VISUAL COMMUNICATION IN PUBLIC ART: A SYSTEMATIC REVIEW OF APPROACHES TO PLACE-MAKING (2015–2025)
DOI:
https://doi.org/10.35631/IJMOE.728061Keywords:
Public Art, Visual Communication, Placemaking, Sense of Place, Participatory DesignAbstract
Public art has evolved from static monuments and decorative sculptures into interactive, dialogic and community-driven interventions that increasingly determine how public spaces are perceived, experienced and remembered. At the core of these transformations lies visual communication, encompassing the strategic use of imagery, colour, typography, spatial graphics and emerging digital media to convey meaning, foster collective memory and strengthen a sense of place. Although the relationship between visual communication and placemaking is widely recognised, scholarship over the past decade remains fragmented across architecture, cultural geography, design studies and communication theory, creating the need for a consolidated synthesis of approaches. This study presents a systematic literature review of peer-reviewed studies published between 2015 and 2025 that examine visual communication within public art contexts and its relationship to placemaking outcomes. Guided by the PRISMA 2020 protocol, comprehensive searches of Scopus and Web of Science yielded 486 records; after duplicate removal, screening of titles and abstracts, full-text eligibility assessment and quality appraisal using a modified CASP checklist, 138 articles were retained for thematic analysis.

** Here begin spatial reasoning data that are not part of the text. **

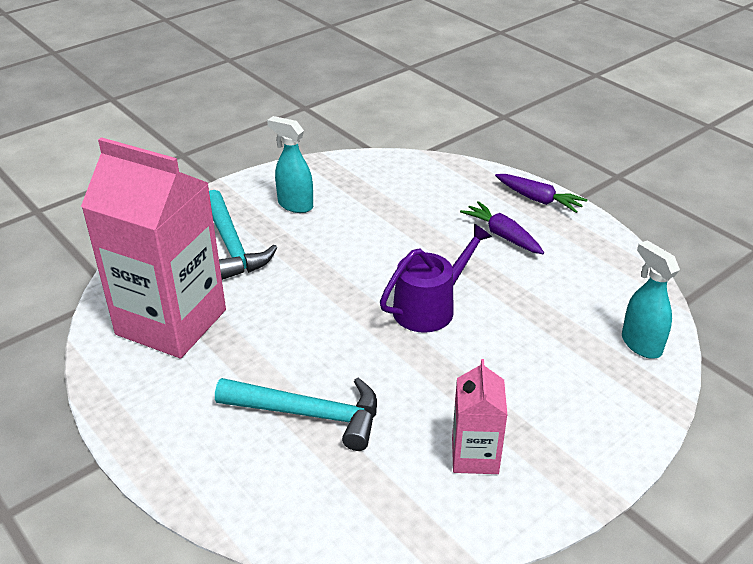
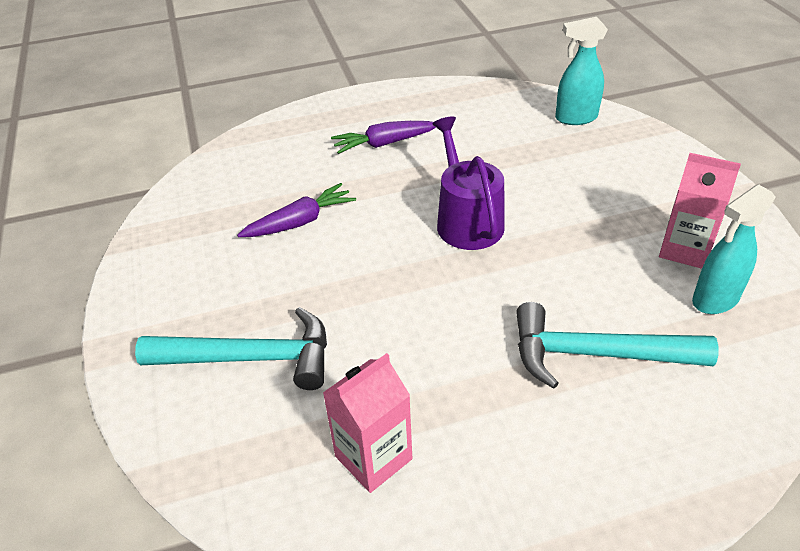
camera: 65 degrees left, 5 degrees up
pink carton [81,137,226,358] -> pink carton [323,353,412,493], size x0.48
turquoise hammer [215,378,377,451] -> turquoise hammer turned 120 degrees counterclockwise [516,302,718,389]
turquoise spray bottle [267,116,313,213] -> turquoise spray bottle moved to [692,184,776,314]
purple carrot [495,174,588,213] -> purple carrot moved to [237,183,356,237]

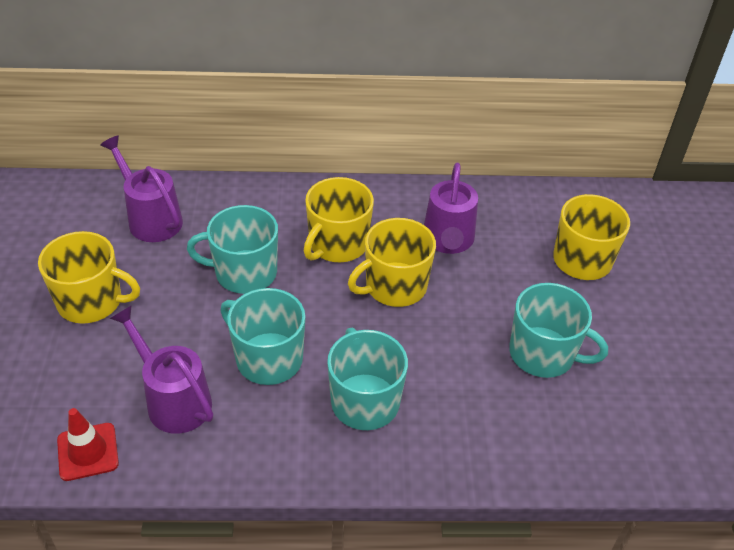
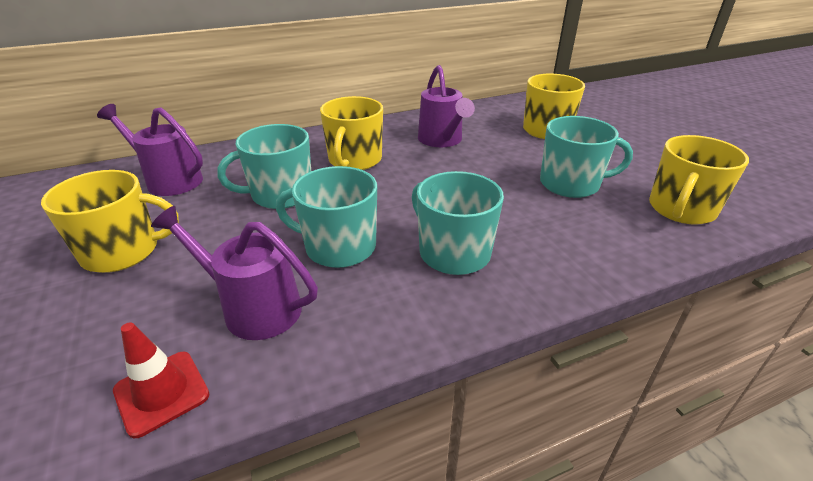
camera: 20 degrees left, 10 degrees down
yellow mug [348,218,436,307] -> yellow mug moved to [649,135,749,225]

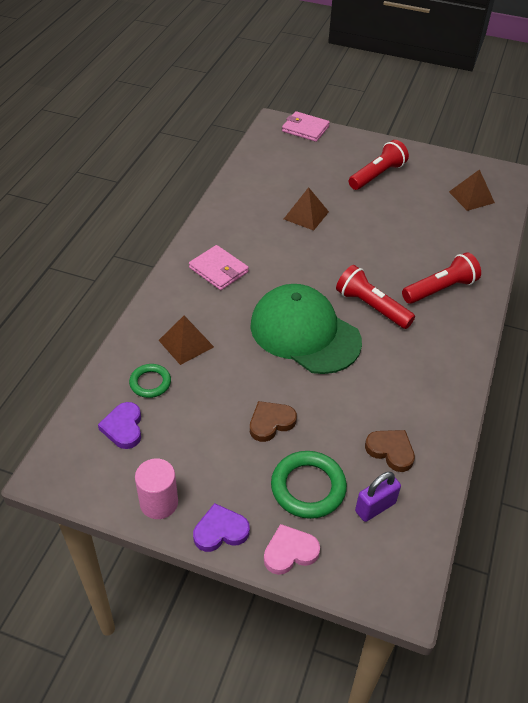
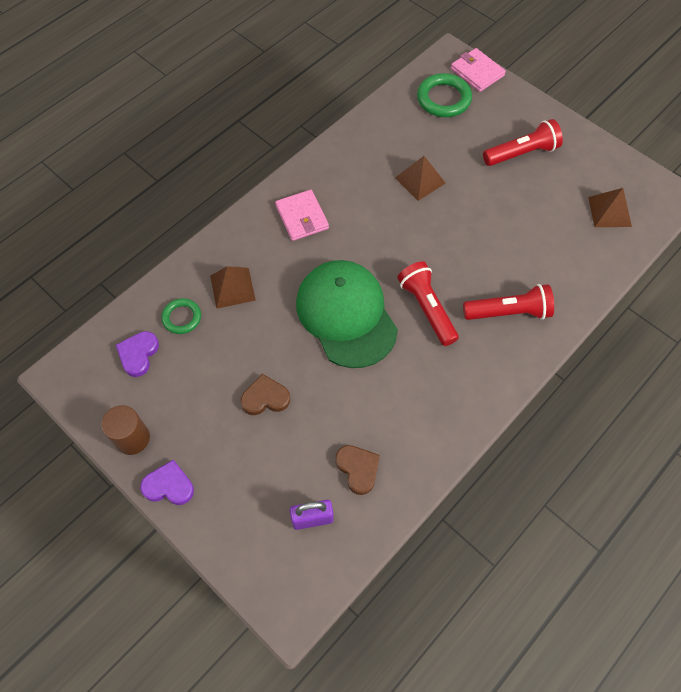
camera: 25 degrees right, 15 degrees up
pink cylinder [135,458,178,519] -> brown cylinder [101,405,150,455]
pink heart [264,524,320,575] -> none
green ring [271,451,347,519] -> green ring moved to [417,73,472,117]

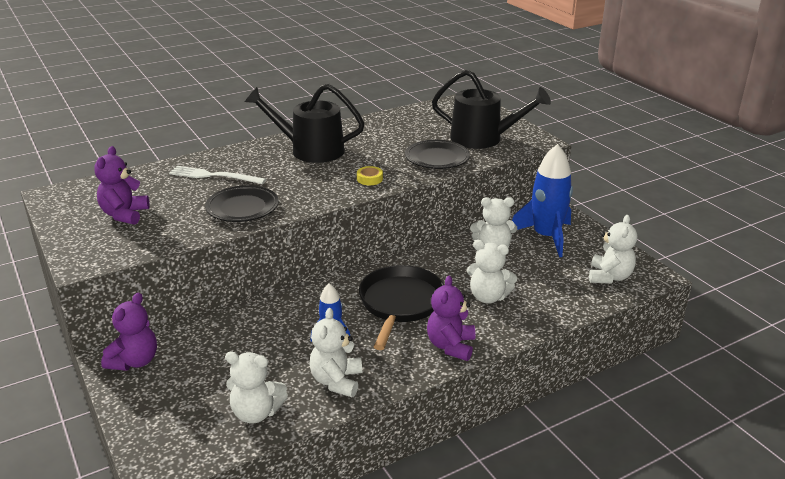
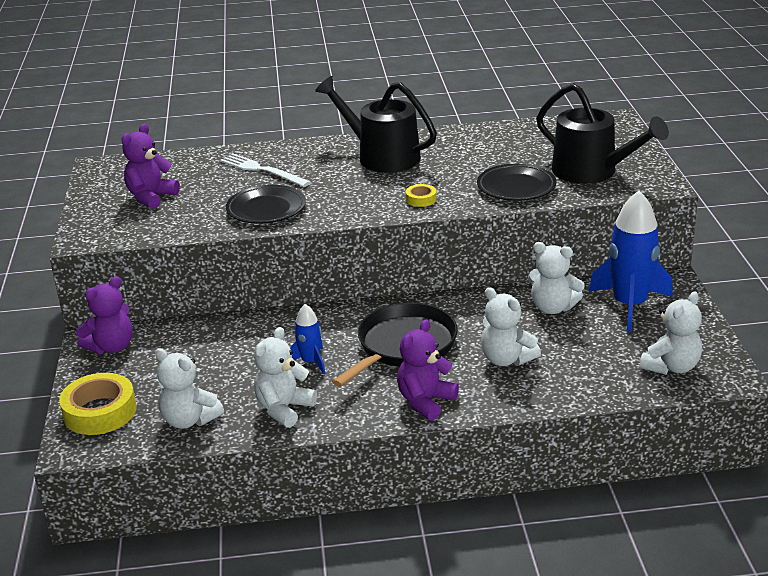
camera: 25 degrees right, 0 degrees up
none -> yellow tape [59,373,136,435]

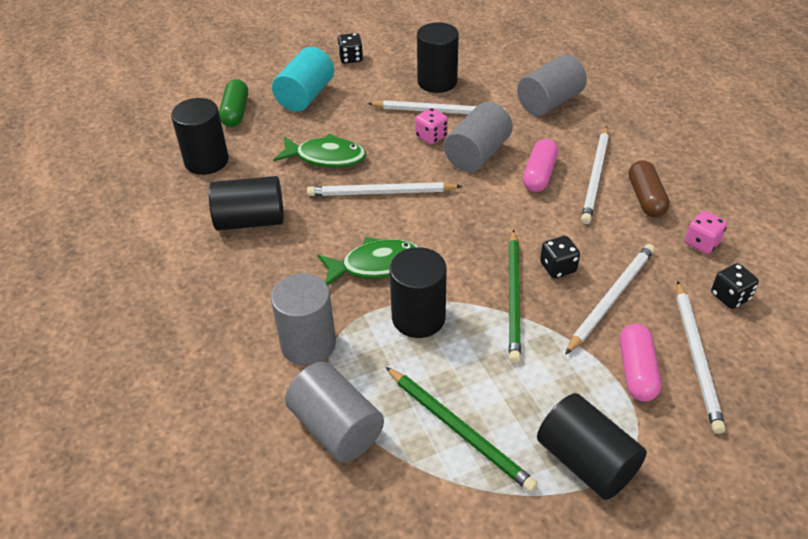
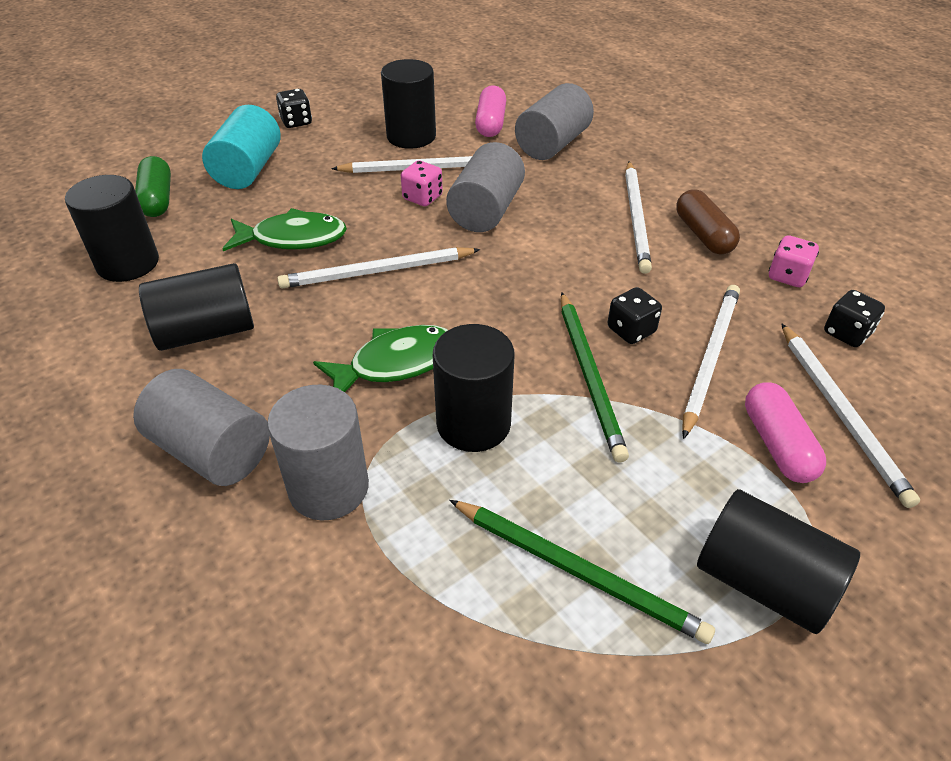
camera: 15 degrees left, 0 degrees up
grey cylinder [285,362,384,462] -> grey cylinder moved to [133,369,270,486]
pink capsule [523,139,558,192] -> pink capsule moved to [475,85,506,137]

The review identifies three dominant strands: first, semiotic and symbolic representation, encompassing murals, memorials, sculptures and environmental graphics that embed heritage codes and civic narratives; second, participatory visual narratives, involving co-created and tactical urbanism artworks that enhance community pride, inclusivity and the legibility of space; and third, digital hybrid interventions, including augmented reality murals, projection mapping and immersive media that mediate the relationship between site, artwork and audience perception. Synthesising these strands, the review proposes a conceptual framework that traces visual communication modes to audience interpretation to emotional and behavioural response to place attachment, highlighting a decisive shift from object-centred aesthetics toward communication-centred and audience-responsive public art practices while underscoring persistent research gaps in under-represented regions of the Global South.